O órgão regulador da concorrência do Reino Unido decidiu limitar os aumentos nas contas de água solicitados por várias empresas do sector, permitindo que a conta média dos consumidores suba apenas 2,2%, valor inferior ao pedido pelas companhias.
A decisão foi anunciada por um painel independente da Autoridade de Concorrência e Mercados (CMA), que rejeitou a maior parte das propostas apresentadas por cinco empresas de abastecimento de água.
Empresas pediam bilhões em receitas adicionais
De acordo com o regulador, as empresas solicitaram cerca de 2,7 bilhões de libras em receitas adicionais para financiar investimentos no sector. No entanto, o painel autorizou apenas 463 milhões de libras (aproximadamente 623 milhões de dólares), o que representa um corte de cerca de 83% do valor solicitado.
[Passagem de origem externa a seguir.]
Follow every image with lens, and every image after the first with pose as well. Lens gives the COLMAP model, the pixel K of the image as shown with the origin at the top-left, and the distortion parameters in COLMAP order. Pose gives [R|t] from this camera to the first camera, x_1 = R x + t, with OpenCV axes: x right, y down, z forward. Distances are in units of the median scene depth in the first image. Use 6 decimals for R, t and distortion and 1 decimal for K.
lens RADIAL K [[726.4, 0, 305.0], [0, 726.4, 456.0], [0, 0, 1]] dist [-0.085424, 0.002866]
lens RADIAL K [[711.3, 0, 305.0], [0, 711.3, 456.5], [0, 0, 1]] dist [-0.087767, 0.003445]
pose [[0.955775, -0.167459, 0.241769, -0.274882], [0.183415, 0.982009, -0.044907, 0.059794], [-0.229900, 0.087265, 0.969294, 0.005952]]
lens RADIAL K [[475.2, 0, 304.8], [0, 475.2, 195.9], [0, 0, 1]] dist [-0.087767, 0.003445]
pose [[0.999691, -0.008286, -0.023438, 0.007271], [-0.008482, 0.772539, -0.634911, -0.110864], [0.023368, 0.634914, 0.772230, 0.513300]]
A decisão revisa uma avaliação anterior da CMA divulgada em outubro, que havia permitido às empresas obter 556 milhões de libras em receitas adicionais, o que implicaria um aumento médio de 3% nas contas dos consumidores.
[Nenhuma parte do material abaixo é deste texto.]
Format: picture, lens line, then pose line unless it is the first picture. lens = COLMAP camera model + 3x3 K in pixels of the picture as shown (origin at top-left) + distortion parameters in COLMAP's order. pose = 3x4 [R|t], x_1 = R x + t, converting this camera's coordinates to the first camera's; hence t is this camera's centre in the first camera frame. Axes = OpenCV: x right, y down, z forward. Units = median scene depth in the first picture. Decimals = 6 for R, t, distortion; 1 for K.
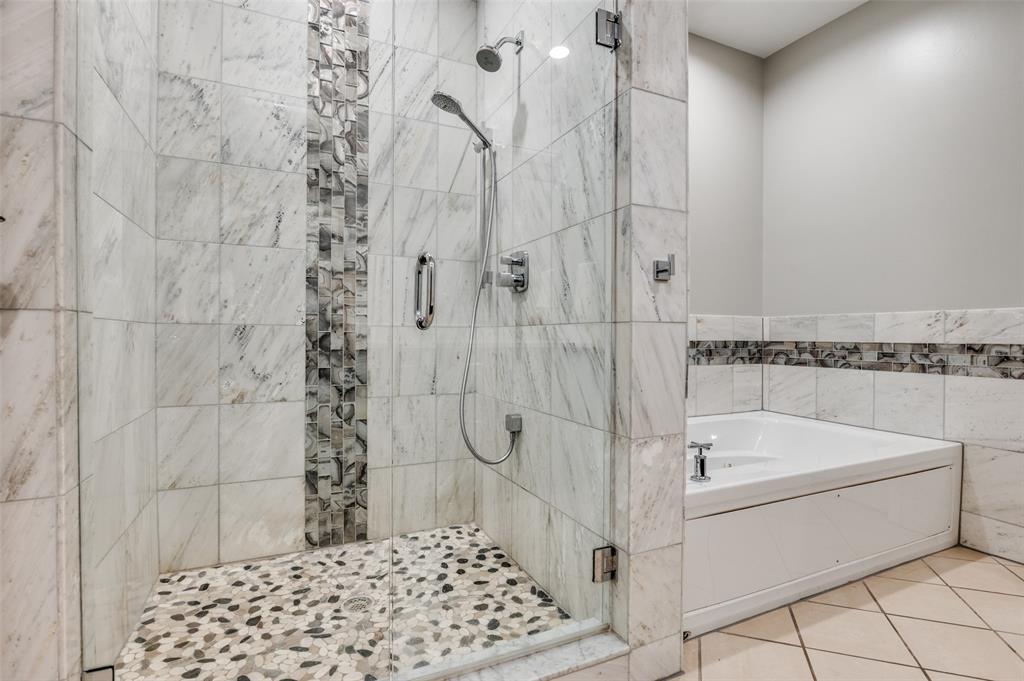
lens RADIAL K [[487.9, 0, 504.9], [0, 487.9, 338.3], [0, 0, 1]] dist [-0.017398, 0.000734]
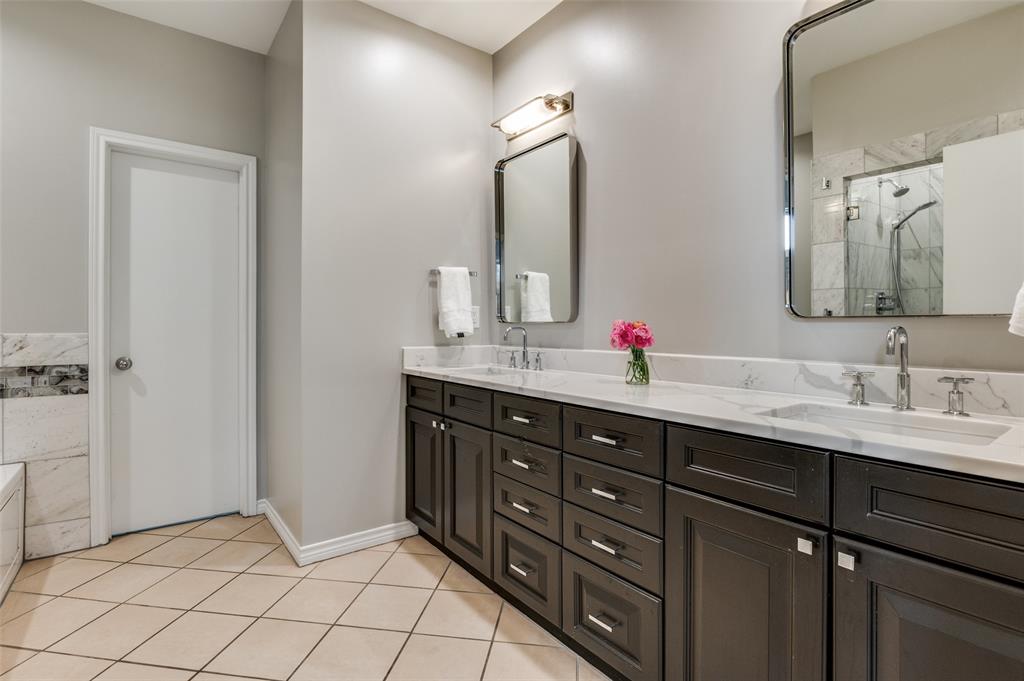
lens RADIAL K [[487.9, 0, 506.3], [0, 487.9, 334.7], [0, 0, 1]] dist [-0.017398, 0.000734]
pose [[-0.219881, -0.012184, 0.975451, -0.286611], [0.010695, 0.999832, 0.014899, -0.062736], [-0.975468, 0.013708, -0.219714, 0.218572]]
Empresas recorreram da decisão do regulador do sector
As companhias Anglian Water, Northumbrian Water, South East Water, Southern Water e Wessex Water recorreram da decisão da Ofwat, entidade responsável pela regulação do sector de água no país.
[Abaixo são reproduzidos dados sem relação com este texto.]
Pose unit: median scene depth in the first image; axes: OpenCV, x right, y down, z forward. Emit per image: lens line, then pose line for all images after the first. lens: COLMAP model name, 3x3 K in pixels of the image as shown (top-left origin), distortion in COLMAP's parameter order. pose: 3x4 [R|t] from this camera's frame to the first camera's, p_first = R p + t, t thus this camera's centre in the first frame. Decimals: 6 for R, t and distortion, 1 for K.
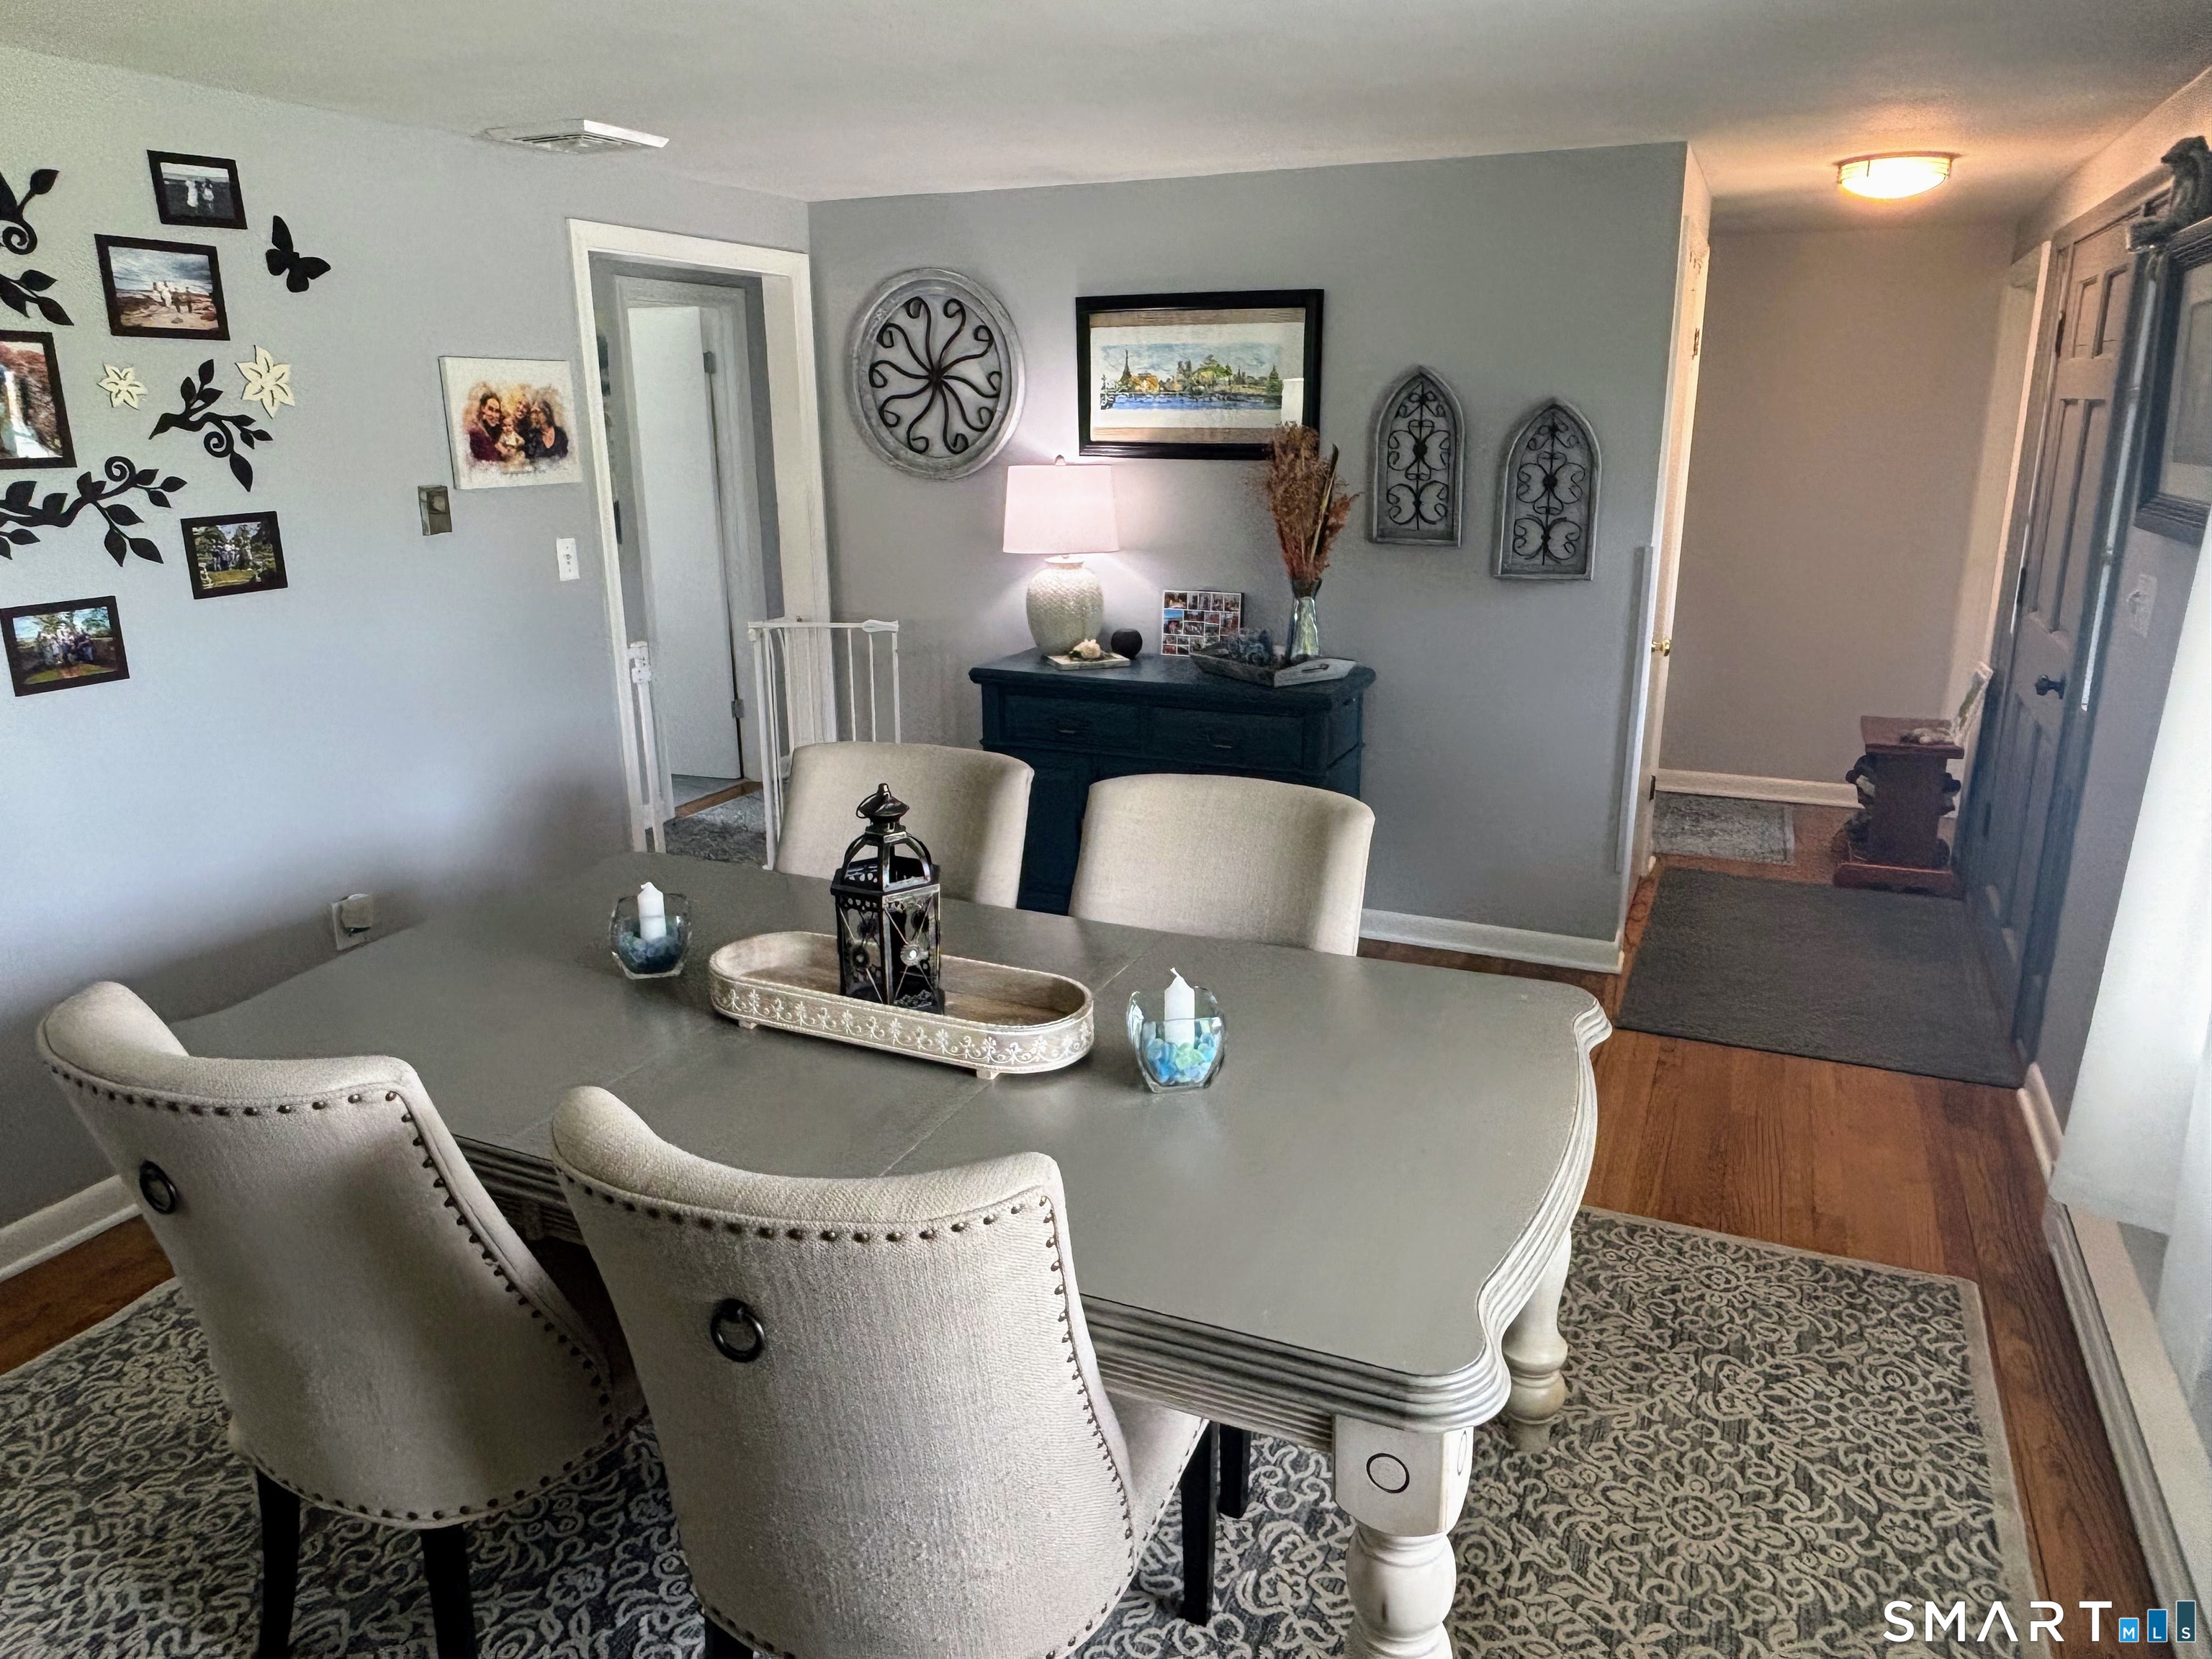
lens RADIAL K [[1528.9, 0, 1106.0], [0, 1528.9, 829.5], [0, 0, 1]] dist [0.021166, -0.001584]
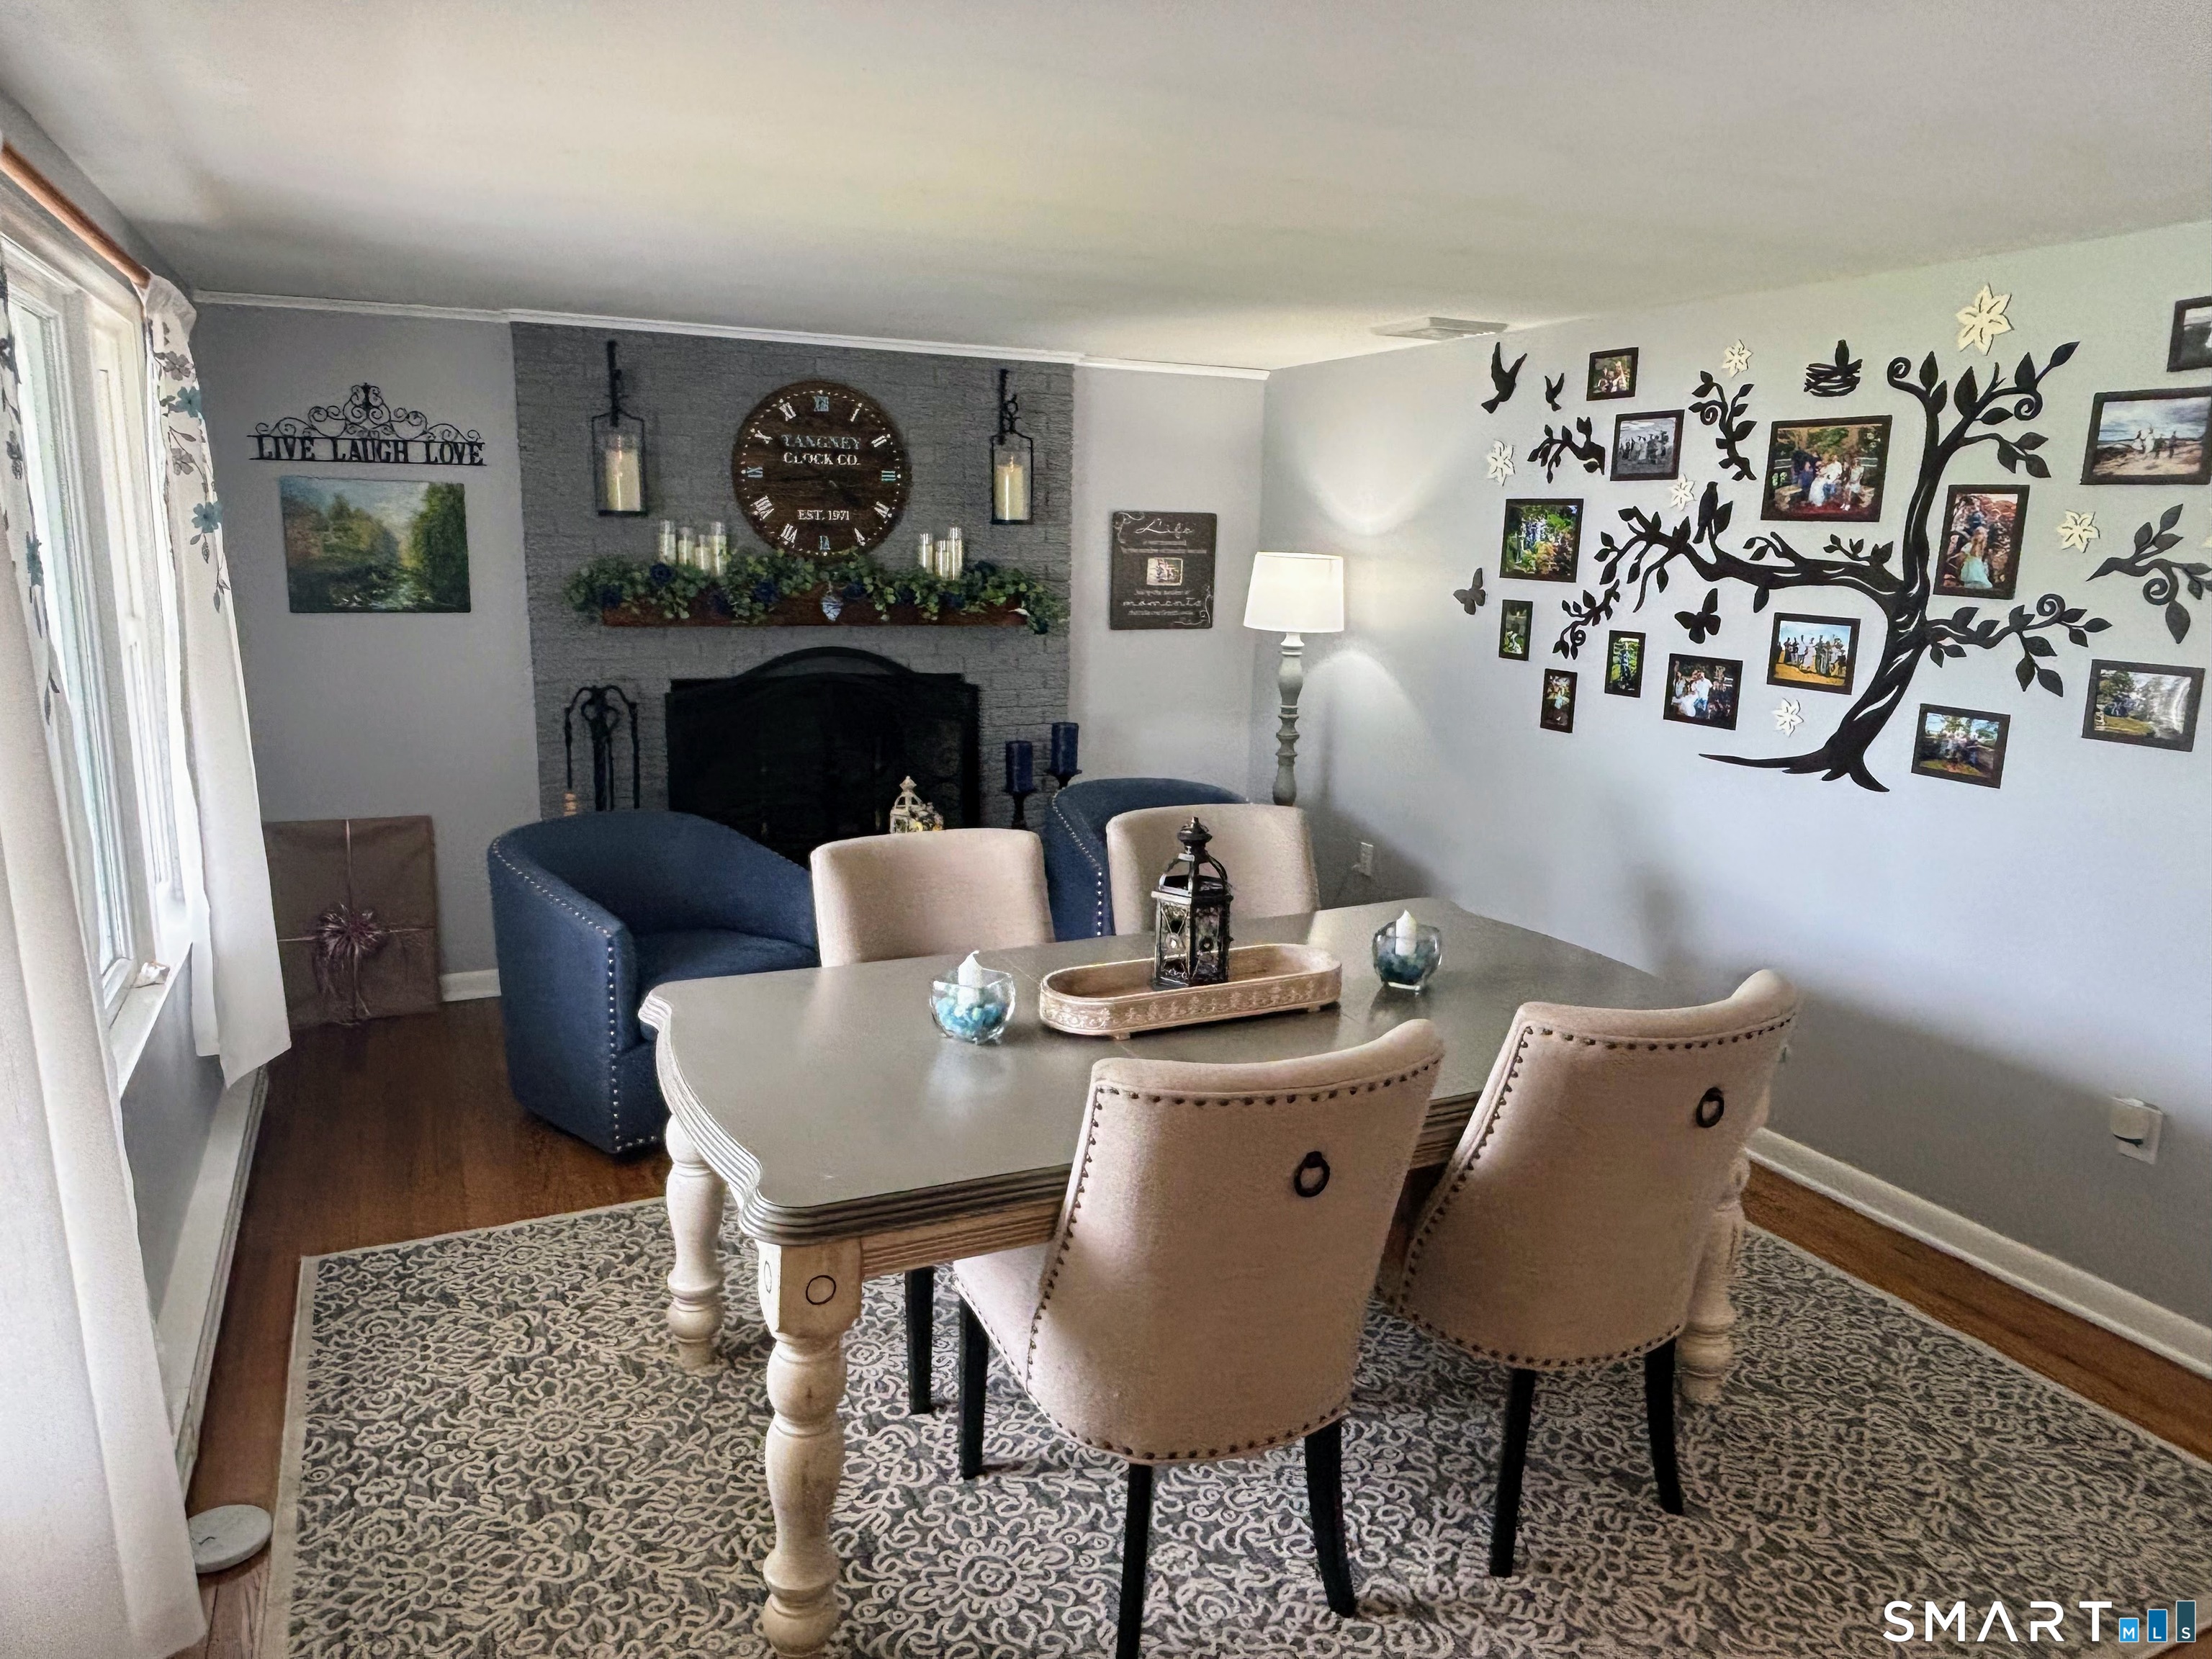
lens RADIAL K [[1528.9, 0, 1106.0], [0, 1528.9, 829.5], [0, 0, 1]] dist [0.021166, -0.001584]
pose [[-0.664387, 0.144567, -0.733274, 0.612767], [-0.220322, 0.899632, 0.376989, -0.351333], [0.714177, 0.412023, -0.565852, 1.194092]]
A Ofwat havia determinado limites para os aumentos tarifários, restringindo as concessionárias a aumentos máximos de cerca de 36% ao longo de cinco anos, até 2030.
Equilíbrio entre investimento e proteção ao consumidor
Segundo Kirstin Baker, presidente do grupo independente responsável pela avaliação, a decisão procurou equilibrar a necessidade de financiamento do sector com a proteção dos consumidores.


Rejeitámos a maior parte dos aumentos solicitados pelas empresas de água, mas permitimos financiamento adicional limitado onde é realmente necessário, equilibrando a acessibilidade financeira com a necessidade de garantir o abastecimento de água e reduzir a poluição”, afirmou.
Especialistas indicam que a decisão pode aliviar a pressão financeira sobre as famílias britânicas num momento em que o custo de vida permanece elevado. Ao mesmo tempo, o regulador tenta garantir que as empresas mantenham capacidade de investimento em infraestruturas, modernização das redes de abastecimento e medidas de combate à poluição.
A decisão também poderá influenciar futuras políticas regulatórias no sector da água no Reino Unido, estabelecendo parâmetros mais rígidos para reajustes tarifários e reforçando o controlo sobre empresas responsáveis por serviços essenciais.